▸ **Page**
·····

= Cleansing the Class Ranks =

Movement in China during the Cultural Revolution

Cleansing the Class Ranks (Chinese: 清理阶级队伍, Pinyin: Qīnglǐ jiējí duìwǔ), or Cleansing of Class Ranks Campaigns, was a Maoist campaign during China's Cultural Revolution. The primary purpose of the movement was to eliminate "class enemies who have sneaked into the revolutionary organization", namely "traitors, spies, capitalist roaders, counter-revolutionaries and members of the Five Black Categories". The campaign particularly targeted purported supporters of Liu Shaoqi, who were referred to as "stubborn bourgeois power holders".

On May 13, 1968, Yao Wenyuan submitted a document ("《北京新华印刷厂军管会发动群众开展对敌斗争的经验》", The experience of the Military Management Committee of Beijing Xinhua Printing Factory in mobilizing the masses to carry out the struggle against the enemy) to Mao Zedong, in which Yao wrote "this document summarizes some of the policies in cleansing the class ranks". On May 19, Mao commented on the document, "Wenyuan: I suggest nationwide circulation and publication of this document; it is the best-written piece among all relevant files I have seen." As a result, the Cleansing the Class Ranks campaign was launched on May 25, 1968.

·····

▸ **Task input**
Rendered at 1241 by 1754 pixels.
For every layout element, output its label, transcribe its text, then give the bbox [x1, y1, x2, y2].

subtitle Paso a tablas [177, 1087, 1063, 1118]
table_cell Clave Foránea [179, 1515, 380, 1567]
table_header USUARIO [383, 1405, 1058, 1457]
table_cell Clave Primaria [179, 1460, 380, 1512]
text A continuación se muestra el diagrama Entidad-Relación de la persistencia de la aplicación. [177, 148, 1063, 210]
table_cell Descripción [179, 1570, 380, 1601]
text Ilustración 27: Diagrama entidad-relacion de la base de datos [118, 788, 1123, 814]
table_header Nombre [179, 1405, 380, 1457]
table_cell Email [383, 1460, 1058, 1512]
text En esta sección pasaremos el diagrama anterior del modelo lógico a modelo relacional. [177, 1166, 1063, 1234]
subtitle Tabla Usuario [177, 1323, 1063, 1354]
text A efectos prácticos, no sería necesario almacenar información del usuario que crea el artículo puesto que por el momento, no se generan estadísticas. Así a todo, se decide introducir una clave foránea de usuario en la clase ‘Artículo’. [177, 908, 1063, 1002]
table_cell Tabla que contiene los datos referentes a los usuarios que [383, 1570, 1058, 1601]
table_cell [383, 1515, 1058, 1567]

·····

▸ **Challenge 1**
According to the article on the Cleansing the Class Ranks campaign, which groups counted as the "class enemies" the campaign set out to eliminate? List each one.
▸ **Challenge 2**
Copy the rows verbatim, starting with the first row and ending with the row that contains "table_header USUARIO [383, 1405, 1058, 1457]". Include that row.
The article on the Cleansing the Class Ranks campaign and the rows after it are unrelated material.

▸ **Correct result 1**
- Traitors
- Spies
- Capitalist roaders
- Counter-revolutionaries
- Members of the Five Black Categories

▸ **Correct result 2**
Rendered at 1241 by 1754 pixels.
For every layout element, output its label, transcribe its text, then give the bbox [x1, y1, x2, y2].

subtitle Paso a tablas [177, 1087, 1063, 1118]
table_cell Clave Foránea [179, 1515, 380, 1567]
table_header USUARIO [383, 1405, 1058, 1457]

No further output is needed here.